INSTRUCTION -
Pick up the passage below on why Christians disagree, starting right after its last sentence.

TEXT -
Christians often disagree. That’s why we have so many denominations. That’s why we have so many Christian books about every subject imaginable. That’s why we have so many commentary series. That’s why we have so many blogs.

Disagreement amongst Christians is common. But it’s unsettling. Doesn’t it bother you that we can’t all agree on how or when to baptize a person? Or how the sovereignty of God relates to the human will? Or how the world will end? There are a host of issues that Christians have disagreed upon for centuries.

Don’t you sometimes wonder how a group of people who are supposed to be united can disagree on so many topics?

It’s startling that we can worship the same God and read the same Bible and still come to so many disagreements. But there is a strange beauty in the whole thing.

disagreement

What unites all Christians is our union with Christ. What we all have in common is our shared commitment to following Jesus. When we “give our lives to Christ,” we are pledging our allegiance to a Person. We let go of our own ambitions and agree to do whatever Jesus tells us to do. A person of faith is a person who believes the words that God says.

EXTRACTED ENTRIES -
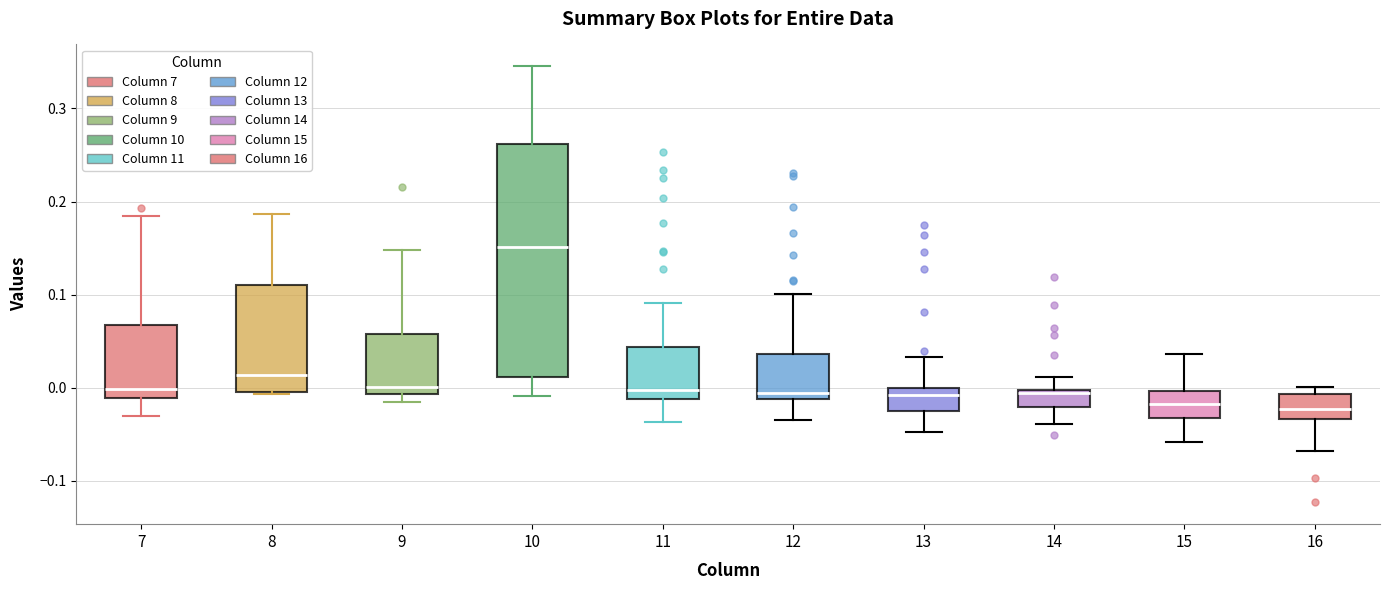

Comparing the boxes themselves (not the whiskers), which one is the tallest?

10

...

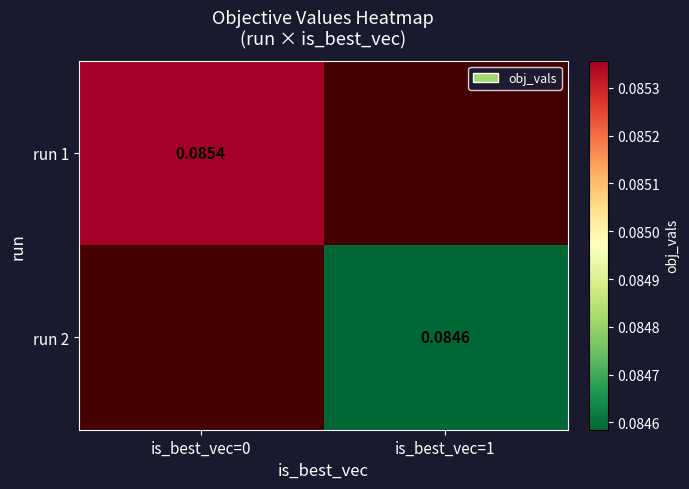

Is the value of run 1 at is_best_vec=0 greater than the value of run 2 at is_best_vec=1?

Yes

OUTPUT BELOW -
So when a Presbyterian baptizes his baby, he does so because he looks at God’s word, sees a connection between New Testament baptism and Old Testament circumcision, and firmly believes that baptizing his child is an act of obedience to Christ. And when a Baptist waits for his child to mature before baptizing her, he does so because he looks at God’s word, sees adults being baptized in the New Testament as a confession of their own faith, and firmly believes that being baptized as a conscious believer is an act of obedience to Christ.

A Calvinist reads her Bible carefully and sees passages about God moving the hearts of men, about God working all things according to the counsel of his will, and about God’s involvement in even the most trivial or tragic of human affairs. She wants to understand God’s truth, and she believes and teaches about God’s sovereignty out of obedience to Jesus. An Arminian reads her Bible carefully and sees passages commanding human beings to repent and believe, passages that show human decisions and their real consequences, and about the responsibility of human beings to respond to God and his truth. She wants to understand God’s truth, and she believes and teaches human responsibility out of obedience to Jesus.

So we don’t agree on every point of doctrine. But for Christians, that’s okay. It’s okay because we know where we need to go for the answers. We’ll disagree on what those answers are, but we all know that truth is found in the Bible.

Scripture is sufficiently simple to ensure that we all know God and his truth as we read. But Scripture is sufficiently complex to ensure that we will never exhaust the rich themes, nuances, paradoxes, and genres it contains. This second feature of Scripture, it’s beautiful complexity, also ensures that we’ll all disagree at some point. We will all see a certain theme or nuance so clearly that we will lose sight of another equally important theme. Our interpretations differ, but we’re all mining the same source, a source that will never relinquish all of its unified complexity.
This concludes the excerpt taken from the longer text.